I'm not trying to mock, and I'm not a naive liberal twit. Freedom to elect rich white men is clearly not good enough, capitalism clearly perpetuates highly unequal and oppressive social relations etc.., and I'm still a supporter of what I think of as anarchism. But I guess I want it tempered with 'common sense' (horrible term): do we really need to make puritanical demands for 'absolute freedom' and whatnot that are quite clearly ridiculous?  

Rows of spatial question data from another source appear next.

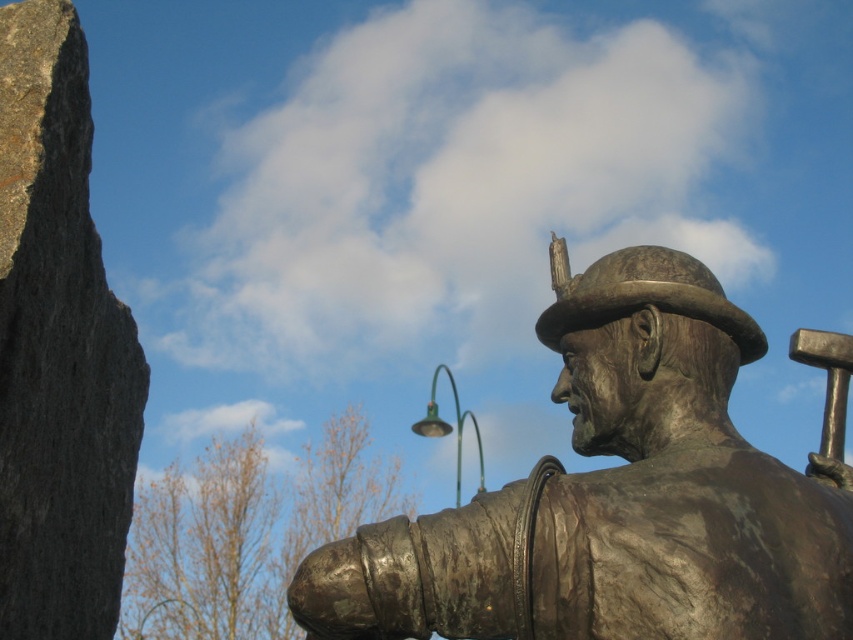
Is bronze statue at center smaller than green metallic lamp post at upper center?

Indeed, bronze statue at center has a smaller size compared to green metallic lamp post at upper center.

From the picture: Is bronze statue at center to the right of green metallic lamp post at upper center from the viewer's perspective?

Indeed, bronze statue at center is positioned on the right side of green metallic lamp post at upper center.

Find the location of `bronze statue at center`. bronze statue at center is located at coordinates (614, 497).

Is bronze statue at center shorter than gray rough stone at left?

Yes, bronze statue at center is shorter than gray rough stone at left.

Is point (651, 260) positioned after point (99, 396)?

No, (651, 260) is closer to viewer.

At what (x,y) coordinates should I click in order to perform the action: click on bronze statue at center. Please return your answer as a coordinate pair (x, y). Image resolution: width=853 pixels, height=640 pixels. Looking at the image, I should click on (614, 497).

What do you see at coordinates (57, 348) in the screenshot? I see `gray rough stone at left` at bounding box center [57, 348].

Does gray rough stone at left have a larger size compared to green metallic lamp post at upper center?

It feels like at times honesty is lacking in anarchist circles. Perhaps it is my imagination that is lacking, but I guess many conceptions of anarchism just sound too good to be true.
by (250 points)
What would you suggest as an alternative to 'demanding everything'? The 'beg for nicer prison guards, but leave the walls' mentality of the left is certainly unappealing. What you want, if not complete freedom for your self, partial freedom? Would you be so bold as to counter the demand for the end to exploitation with the "realistic" demand of 'the end of exploitation for only some'?

However, maybe you mean that we are presumptive to assume that everyone wants complete freedom, that everyone wants to be totally equal. I can see how that could be seen as naive, and would be an interesting conversation. But, as it stand, you question leaves no where to go but to liberal demand of 'bigger cages, longer chains'...

Care to expand upon your question?

1 Answer

+3 votes
the idea that "demanding it all" is naive, seems naive to me.
("unlikely" or "improbable" is different from "naive".)
the demand for everything (like the one for "no demands") is a reflection of history, in which demands (which are really requests, since we have had so little power to enforce our will in any concrete way) are a form of negotiation; and requests/demands are either ignored or in worst case scenarios, acceded to and then coopted/subverted.
the system will always work to rehabilitate itself. (an old poli sci professor of mine was remarkably depressed about how resilient capitalism is, for exactly this reason.) the enemy is stronger, more dedicated, and more focused than we are, so i'm not sure how "realism" or even "common sense" has to do with being an anarchist.